Adams Papers

From John Adams to Wilhem & Jan Willink, 2 December 1788

To Wilhem & Jan Willink

Braintree near Boston Decr: 2. 1788.

Gentlemen.

I have received your friendly Letter and am much obliged to you for your kind remembrance and felicitations. I also thank you for the Trouble you have taken in sending my Books to the gentlemen of whom I gave you a List.1 But I wish to be informed whether you sent the three Volumes or only the first. I directed Mr: Dilly, Bookseller in the Poultry, London to send fifty Copies of each of the three volumes. if he has not done it, there is some great mistake for I paid him for fifty Copies of each to be sent to Amsterdam. If you have received them I wish you to send a Copy of each to Mr: Dumas at the Hague, one compleat set also to Mr Nicholas Van Staphorst, another to his brother and Copartner, & another to Mr: Hobart who writes in their Compting House.

I am not without anxiety for the future Fortune of your republic, in the dangerous Combinations, Coalitions and Tergiversations of the cabinets of Europe. My own Country too as much as she wants Repose, and as interested as she is to be impartial, will not find it easy to do Justice, and give Satisfaction to all Parties. The Prospect we have of a new Government more provident and consistent than the former, is agreeable. The elections are falling on wise Men, and if our Friends will have Patience, with us, we shall not disappoint their just expectations; nor shall we do injustice to our Enemies.

Although all publick relations have ceased between us, I wish for the Pleasure of your private Correspondence, and if there is any thing in which I can be useful to you in this Country I pray you to mention it.

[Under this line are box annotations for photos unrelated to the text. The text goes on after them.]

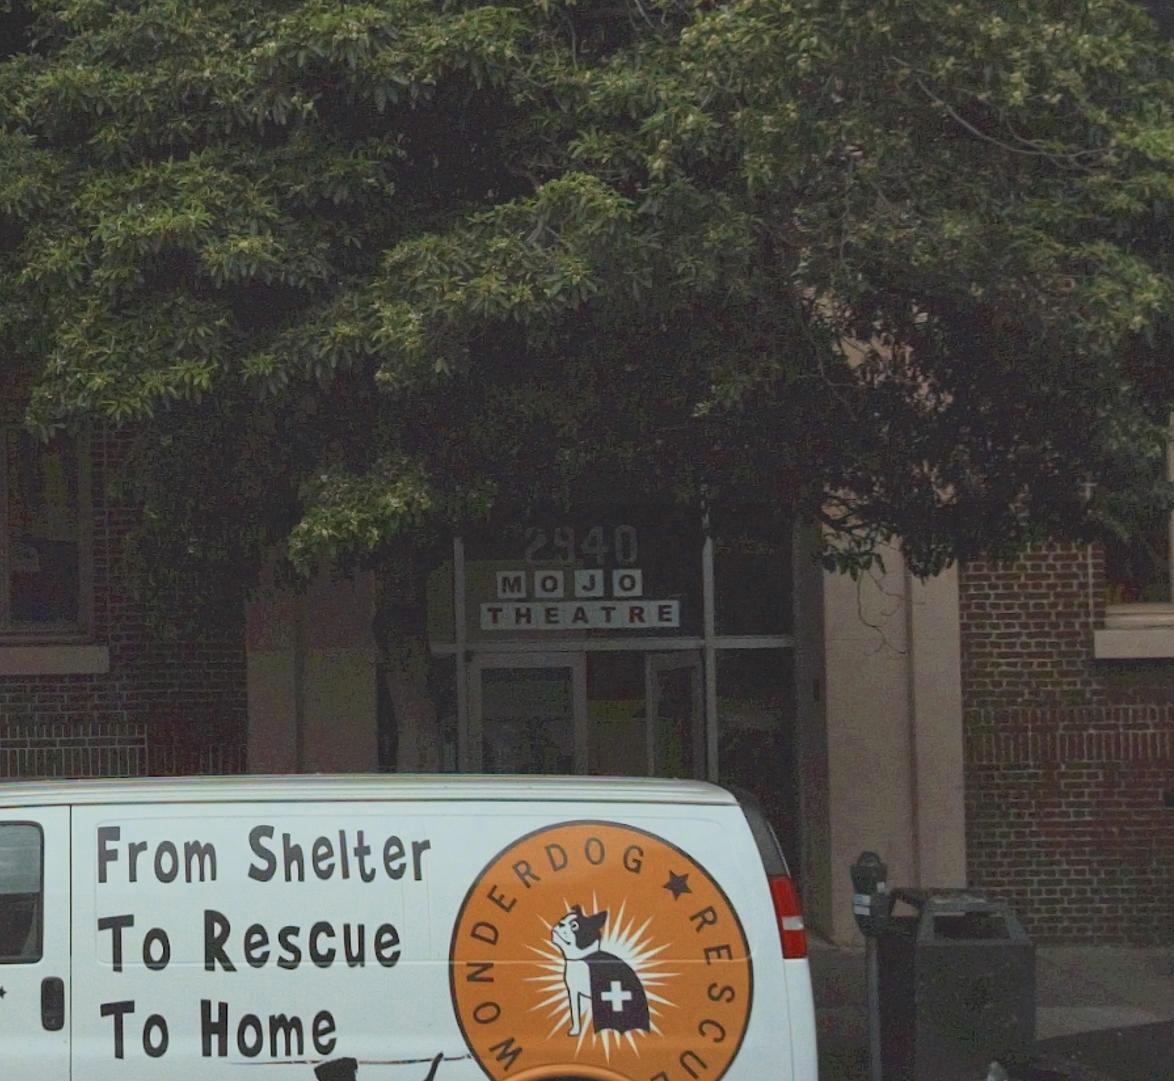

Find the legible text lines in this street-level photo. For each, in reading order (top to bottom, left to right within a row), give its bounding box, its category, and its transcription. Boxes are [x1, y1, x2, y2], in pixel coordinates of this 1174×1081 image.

[521, 523, 640, 567] StreetNumber: 2940
[500, 573, 637, 595] BusinessName: MOJO
[485, 604, 674, 626] BusinessName: THEATRE
[95, 822, 433, 886] None: From Shelter
[96, 907, 401, 973] None: To Rescue
[465, 835, 645, 1073] None: WONDERDOG
[677, 902, 736, 1080] None: RESCUE
[98, 998, 337, 1060] None: To Home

My dear Mrs: Adams is at New York, with Col. Smith and his Lady: but I can take upon me to assure you of her best Respects to your good Ladies and yourselves. With great Esteem & Affection I have the Honor to be &c—

FC in JQA’s hand (Adams Papers); internal address:“Messrs: Willinks.” Filmed at 4 November.

1On 26 May, the consortium reported to JA that it distributed copies of his Defence of the Const. description begins John Adams, A Defence of the Constitutions of Government of the United States of America, London, 17871788; repr. New York, 1971; 3 vols. description ends and placed enough obligations to pay the July loan interest. Writing to JA again on 8 Dec. 1789, the consortium explained that it received copies of only the first and third volumes of the Defence, and that fifty copies of the second volume, which were shipped from London to Amsterdam, had been lost (both Adams Papers).